In an unplanned series of sorts, we’re showcasing a couple of posts about the 2013 NMC/EDUCAUSE Learning Initiative Horizon Report for Higher Education. We’ve already talked about the key trends in the report and some challenges we face in implementing education technology, so we’re ready to take a look at the six technologies highlighted in the report as being game-changers for education. We’ve already looked at MOOCs and tablet computing, educational Games and gamification. Learning analytics were identified as another part of the ‘second horizon’, (or entering mainstream use in a two to three years).
We don’t talk about learning analytics as much as we’ve talked about some of the other technologies identified in the report (like MOOCs or using tablets in the classroom, for example), but there’s no doubt that classroom data holds a lot of promise, especially for helping to personalize learning.

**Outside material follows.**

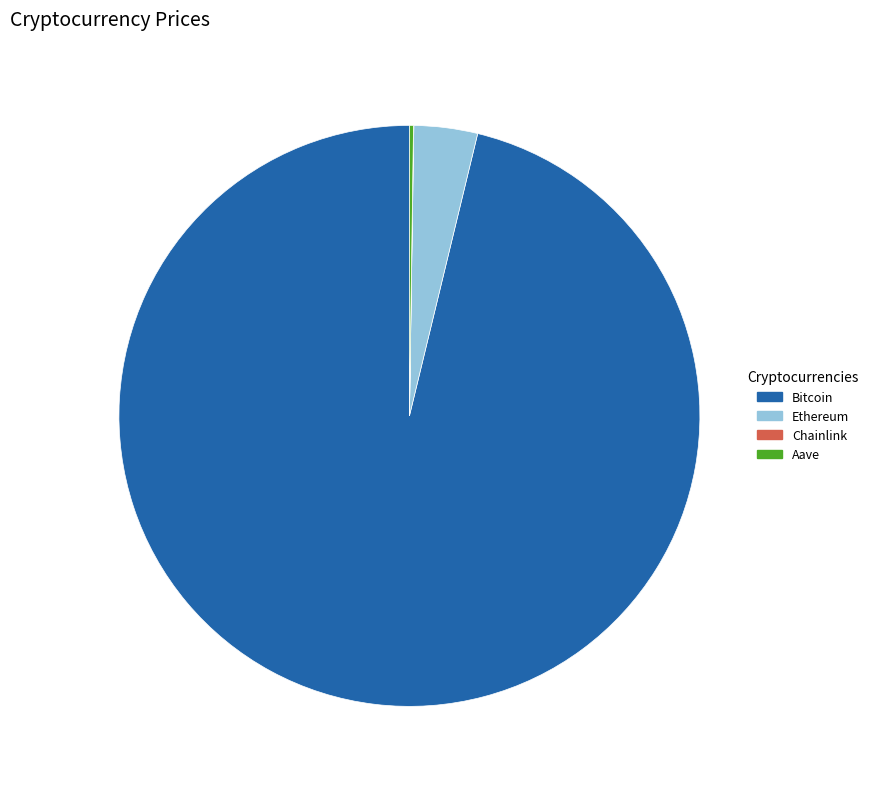

Which slice represents more than half of the pie?

Bitcoin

The Horizon Report showcases a number of different examples of institutions that are using learning analytics in different ways. We’ve linked to each of them below (along with the description provided in the report) so you can check out some of what the investigators saw as great examples.
Santa Monica College’s Glass Classroom initiative strives to enhance student and teacher performance through the collection and analysis of large amounts of data. Using real-time feedback, adaptive courseware adjusts based on an individual’s performance in the classroom in order to meet educational objectives.
jPoll is an enterprise-wide tool developed by Griffith University in Australia, directed at capturing, maintaining, and engaging students in a range of interactive teaching situations. Originally developed as a replacement for clicker-type technologies, jPoll is helping educators identify problem areas for students via learning analytics.
At the University of Michigan, Provost Phil Hanlon launched the Learning Analytics Task Force (LATF), to help faculty better leverage instructional data. As part of the LATF, a series of seminars was developed to help train the faculty on current learning analytics tools and strategies for managing the growing amount of student data.
The American Public University System is working with Western Interstate Commission for Higher Education’s Cooperative for Educational Technologies to share a large data pool of student records across ten universities. Their goal is for this data to inform strategies for improving student learning outcomes.
In partnership with the AT&T Foundation, Lemann Foundation, and National Science Foundation, Stanford is exploring new ways to assess project-based learning activities through students’ gestures, words, and other expressions.